Starting at the line that contains "wrist: (1197, 332)" and ending at the line that contains "index tip: (361, 257)", the lines below are to be given again exactly, with nothing added.

(DATA SECTION)

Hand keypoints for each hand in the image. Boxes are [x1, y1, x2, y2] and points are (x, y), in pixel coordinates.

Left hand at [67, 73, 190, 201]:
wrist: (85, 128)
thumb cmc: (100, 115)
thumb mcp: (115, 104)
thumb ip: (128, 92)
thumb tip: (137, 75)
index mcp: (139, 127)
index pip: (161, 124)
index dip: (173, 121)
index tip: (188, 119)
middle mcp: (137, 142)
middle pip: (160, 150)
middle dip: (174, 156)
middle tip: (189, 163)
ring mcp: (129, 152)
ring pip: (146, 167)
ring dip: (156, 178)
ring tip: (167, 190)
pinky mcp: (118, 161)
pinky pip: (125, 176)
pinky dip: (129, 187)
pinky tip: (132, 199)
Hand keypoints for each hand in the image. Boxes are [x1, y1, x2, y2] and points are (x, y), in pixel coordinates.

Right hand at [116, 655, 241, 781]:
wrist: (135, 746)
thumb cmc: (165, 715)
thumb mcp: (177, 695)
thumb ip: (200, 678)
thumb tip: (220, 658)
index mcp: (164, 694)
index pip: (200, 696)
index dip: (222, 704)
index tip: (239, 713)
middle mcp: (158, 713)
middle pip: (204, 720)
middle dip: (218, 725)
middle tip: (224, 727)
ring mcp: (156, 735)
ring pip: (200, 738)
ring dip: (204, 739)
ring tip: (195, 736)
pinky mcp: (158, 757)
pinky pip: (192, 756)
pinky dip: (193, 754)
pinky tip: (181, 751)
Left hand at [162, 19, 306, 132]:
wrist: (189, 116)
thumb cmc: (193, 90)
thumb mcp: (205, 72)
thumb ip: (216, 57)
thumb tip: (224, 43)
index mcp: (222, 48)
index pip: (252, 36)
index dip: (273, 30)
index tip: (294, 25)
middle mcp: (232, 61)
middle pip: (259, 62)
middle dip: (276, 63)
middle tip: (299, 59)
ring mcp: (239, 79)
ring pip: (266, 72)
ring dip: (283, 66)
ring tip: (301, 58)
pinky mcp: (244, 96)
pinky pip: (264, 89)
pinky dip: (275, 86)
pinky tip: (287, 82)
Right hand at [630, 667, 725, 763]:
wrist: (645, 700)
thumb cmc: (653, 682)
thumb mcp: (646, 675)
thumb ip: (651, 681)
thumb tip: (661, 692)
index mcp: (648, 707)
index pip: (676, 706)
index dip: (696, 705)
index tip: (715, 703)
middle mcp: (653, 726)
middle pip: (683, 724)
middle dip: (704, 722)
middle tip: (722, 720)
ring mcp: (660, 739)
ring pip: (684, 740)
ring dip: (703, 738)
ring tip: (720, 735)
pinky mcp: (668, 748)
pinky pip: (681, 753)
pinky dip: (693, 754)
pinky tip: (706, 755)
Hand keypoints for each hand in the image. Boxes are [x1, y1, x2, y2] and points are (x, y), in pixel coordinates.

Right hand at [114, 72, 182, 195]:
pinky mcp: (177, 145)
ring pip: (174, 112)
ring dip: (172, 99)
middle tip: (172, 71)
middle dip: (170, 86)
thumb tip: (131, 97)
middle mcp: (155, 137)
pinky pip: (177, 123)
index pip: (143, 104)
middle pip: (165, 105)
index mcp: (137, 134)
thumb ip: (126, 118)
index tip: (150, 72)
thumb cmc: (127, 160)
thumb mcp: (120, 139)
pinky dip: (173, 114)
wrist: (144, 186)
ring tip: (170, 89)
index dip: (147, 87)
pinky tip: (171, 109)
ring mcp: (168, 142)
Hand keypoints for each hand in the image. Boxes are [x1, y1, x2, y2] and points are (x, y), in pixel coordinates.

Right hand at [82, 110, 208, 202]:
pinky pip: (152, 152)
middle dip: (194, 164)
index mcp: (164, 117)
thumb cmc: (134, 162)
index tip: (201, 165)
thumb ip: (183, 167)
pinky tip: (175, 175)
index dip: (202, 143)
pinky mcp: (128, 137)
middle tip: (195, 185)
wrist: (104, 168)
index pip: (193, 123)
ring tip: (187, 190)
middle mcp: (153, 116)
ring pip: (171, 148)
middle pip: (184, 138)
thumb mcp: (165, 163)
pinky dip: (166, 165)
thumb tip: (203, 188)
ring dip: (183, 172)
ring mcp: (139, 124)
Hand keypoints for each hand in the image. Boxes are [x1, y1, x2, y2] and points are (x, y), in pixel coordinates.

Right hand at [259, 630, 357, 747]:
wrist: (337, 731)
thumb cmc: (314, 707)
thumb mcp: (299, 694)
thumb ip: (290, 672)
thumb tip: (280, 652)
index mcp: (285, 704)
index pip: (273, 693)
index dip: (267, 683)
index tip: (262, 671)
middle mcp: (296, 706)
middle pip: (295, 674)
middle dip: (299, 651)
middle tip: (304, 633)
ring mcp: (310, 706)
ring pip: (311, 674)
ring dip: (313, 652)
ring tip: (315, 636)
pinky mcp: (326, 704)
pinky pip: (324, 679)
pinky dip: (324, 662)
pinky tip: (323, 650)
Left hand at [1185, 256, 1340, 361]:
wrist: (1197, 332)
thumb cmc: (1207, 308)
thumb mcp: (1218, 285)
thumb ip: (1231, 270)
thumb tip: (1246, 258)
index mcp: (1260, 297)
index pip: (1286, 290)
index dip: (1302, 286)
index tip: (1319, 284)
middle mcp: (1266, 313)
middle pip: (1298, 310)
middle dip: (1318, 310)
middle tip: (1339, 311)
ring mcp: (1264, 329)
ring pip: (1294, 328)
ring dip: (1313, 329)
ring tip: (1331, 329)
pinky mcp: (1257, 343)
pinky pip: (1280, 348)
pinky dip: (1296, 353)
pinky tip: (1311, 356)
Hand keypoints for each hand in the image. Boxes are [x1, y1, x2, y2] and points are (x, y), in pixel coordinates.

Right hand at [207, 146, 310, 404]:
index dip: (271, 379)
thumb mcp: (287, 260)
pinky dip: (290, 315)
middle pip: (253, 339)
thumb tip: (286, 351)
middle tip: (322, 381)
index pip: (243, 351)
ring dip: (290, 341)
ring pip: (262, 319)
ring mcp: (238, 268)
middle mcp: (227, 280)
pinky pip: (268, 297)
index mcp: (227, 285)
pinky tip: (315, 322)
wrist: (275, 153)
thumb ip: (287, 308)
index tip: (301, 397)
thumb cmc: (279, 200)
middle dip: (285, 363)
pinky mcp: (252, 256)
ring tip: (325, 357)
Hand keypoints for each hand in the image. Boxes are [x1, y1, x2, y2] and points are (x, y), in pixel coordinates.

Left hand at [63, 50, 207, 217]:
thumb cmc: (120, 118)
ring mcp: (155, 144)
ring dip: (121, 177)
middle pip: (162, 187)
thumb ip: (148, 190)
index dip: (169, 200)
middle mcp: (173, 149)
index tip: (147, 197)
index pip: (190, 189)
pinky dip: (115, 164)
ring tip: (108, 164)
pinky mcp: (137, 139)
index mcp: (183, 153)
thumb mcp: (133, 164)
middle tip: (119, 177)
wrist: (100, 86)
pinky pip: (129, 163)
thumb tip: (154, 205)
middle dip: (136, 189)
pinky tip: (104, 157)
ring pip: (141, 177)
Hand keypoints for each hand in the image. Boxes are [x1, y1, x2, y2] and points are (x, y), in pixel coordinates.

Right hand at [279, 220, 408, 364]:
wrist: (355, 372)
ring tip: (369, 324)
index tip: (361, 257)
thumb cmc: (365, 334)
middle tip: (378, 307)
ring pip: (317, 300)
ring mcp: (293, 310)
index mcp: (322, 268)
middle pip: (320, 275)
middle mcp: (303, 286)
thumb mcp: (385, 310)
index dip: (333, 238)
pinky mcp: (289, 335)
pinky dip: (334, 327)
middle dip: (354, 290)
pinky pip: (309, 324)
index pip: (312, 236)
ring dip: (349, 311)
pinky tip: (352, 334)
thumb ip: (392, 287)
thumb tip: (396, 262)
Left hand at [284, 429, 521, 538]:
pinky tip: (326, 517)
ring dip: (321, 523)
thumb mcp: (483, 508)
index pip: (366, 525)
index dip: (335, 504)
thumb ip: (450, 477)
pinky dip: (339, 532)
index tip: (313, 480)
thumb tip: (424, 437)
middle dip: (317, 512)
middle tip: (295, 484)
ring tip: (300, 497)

(End DATA SECTION)

> [TASK RESPONSE]:
wrist: (1197, 332)
thumb cmc: (1207, 308)
thumb mcp: (1218, 285)
thumb ip: (1231, 270)
thumb tip: (1246, 258)
index mcp: (1260, 297)
index pip: (1286, 290)
index dip: (1302, 286)
index tip: (1319, 284)
middle mcp: (1266, 313)
middle pip: (1298, 310)
middle dip: (1318, 310)
middle tip: (1339, 311)
ring mcp: (1264, 329)
ring pip: (1294, 328)
ring dip: (1313, 329)
ring tip: (1331, 329)
pinky mcp: (1257, 343)
pinky pip: (1280, 348)
pinky dip: (1296, 353)
pinky tip: (1311, 356)
Hand keypoints for each hand in the image. Boxes are [x1, y1, x2, y2] and points are (x, y), in pixel coordinates.

Right hand at [207, 146, 310, 404]:
index dip: (271, 379)
thumb mcp: (287, 260)
pinky dip: (290, 315)
middle pip: (253, 339)
thumb tip: (286, 351)
middle tip: (322, 381)
index pip: (243, 351)
ring dip: (290, 341)
ring pip: (262, 319)
ring mcp: (238, 268)
middle mcp: (227, 280)
pinky pip: (268, 297)
index mcp: (227, 285)
pinky tip: (315, 322)
wrist: (275, 153)
thumb ip: (287, 308)
index tip: (301, 397)
thumb cmc: (279, 200)
middle dip: (285, 363)
pinky mcp: (252, 256)
ring tip: (325, 357)
Hand keypoints for each hand in the image. Boxes are [x1, y1, x2, y2] and points are (x, y), in pixel coordinates.

Left hand at [63, 50, 207, 217]:
thumb cmc: (120, 118)
ring mcp: (155, 144)
ring dip: (121, 177)
middle pip: (162, 187)
thumb ip: (148, 190)
index dip: (169, 200)
middle mcp: (173, 149)
index tip: (147, 197)
index pip: (190, 189)
pinky dip: (115, 164)
ring tip: (108, 164)
pinky mcp: (137, 139)
index mcp: (183, 153)
thumb mcp: (133, 164)
middle tip: (119, 177)
wrist: (100, 86)
pinky pip: (129, 163)
thumb tip: (154, 205)
middle dip: (136, 189)
pinky tip: (104, 157)
ring pip: (141, 177)
Hand keypoints for each hand in the image. Boxes are [x1, y1, x2, y2] and points are (x, y), in pixel coordinates.

Right hand at [279, 220, 408, 364]:
wrist: (355, 372)
ring tip: (369, 324)
index tip: (361, 257)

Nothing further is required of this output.